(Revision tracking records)
◆ ◆ ◆ ◆

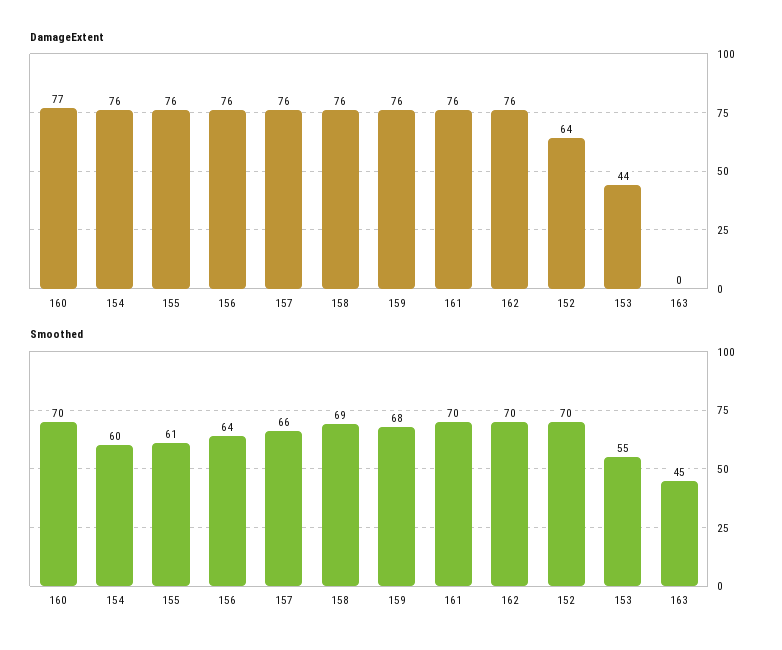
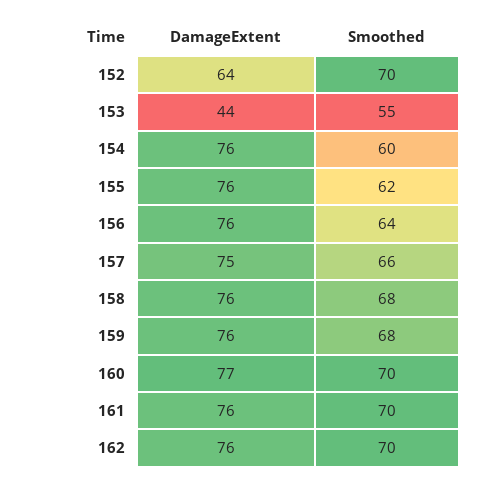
  {
    "DamageExtent": {
      "160": 77,
      "154": 76,
      "155": 76,
      "156": 76,
-     "157": 76,
+     "157": 75,
      "158": 76,
      "159": 76,
      "161": 76,
      "162": 76,
      "152": 64,
-     "153": 44,
+     "153": 44
-     "163": 0
    },
    "Smoothed": {
      "160": 70,
      "154": 60,
-     "155": 61,
+     "155": 62,
      "156": 64,
      "157": 66,
-     "158": 69,
+     "158": 68,
      "159": 68,
      "161": 70,
      "162": 70,
      "152": 70,
-     "153": 55,
+     "153": 55
-     "163": 45
    }
  }

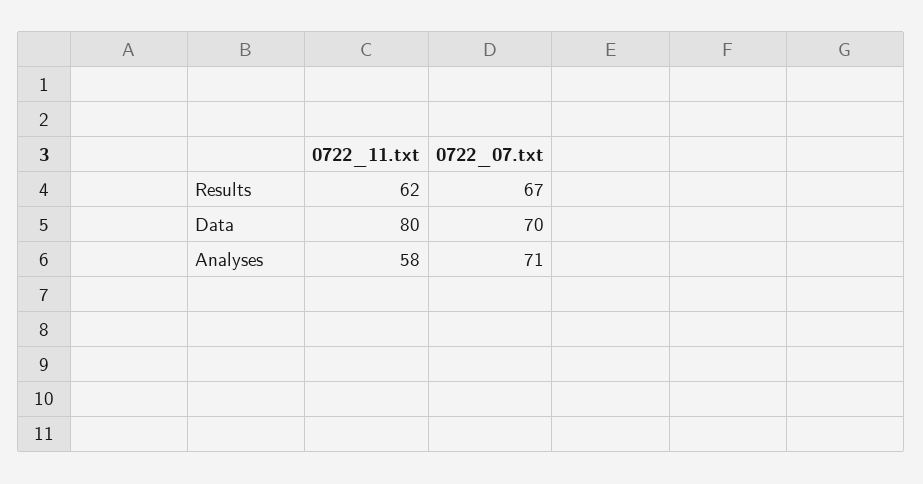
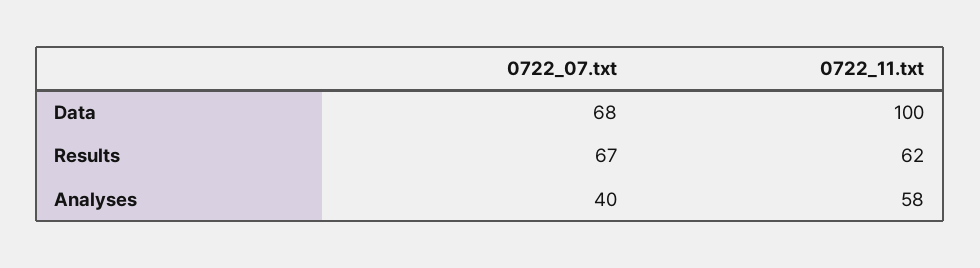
  {
    "0722_11.txt": {
      "Results": 62,
-     "Data": 80,
+     "Data": 100,
      "Analyses": 58
    },
    "0722_07.txt": {
      "Results": 67,
-     "Data": 70,
+     "Data": 68,
-     "Analyses": 71
+     "Analyses": 40
    }
  }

◆ ◆ ◆ ◆

**Your goal:**
Each entry above should be copied word for word, with the images omitted.

**Expected output:**
  {
    "DamageExtent": {
      "160": 77,
      "154": 76,
      "155": 76,
      "156": 76,
-     "157": 76,
+     "157": 75,
      "158": 76,
      "159": 76,
      "161": 76,
      "162": 76,
      "152": 64,
-     "153": 44,
+     "153": 44
-     "163": 0
    },
    "Smoothed": {
      "160": 70,
      "154": 60,
-     "155": 61,
+     "155": 62,
      "156": 64,
      "157": 66,
-     "158": 69,
+     "158": 68,
      "159": 68,
      "161": 70,
      "162": 70,
      "152": 70,
-     "153": 55,
+     "153": 55
-     "163": 45
    }
  }

  {
    "0722_11.txt": {
      "Results": 62,
-     "Data": 80,
+     "Data": 100,
      "Analyses": 58
    },
    "0722_07.txt": {
      "Results": 67,
-     "Data": 70,
+     "Data": 68,
-     "Analyses": 71
+     "Analyses": 40
    }
  }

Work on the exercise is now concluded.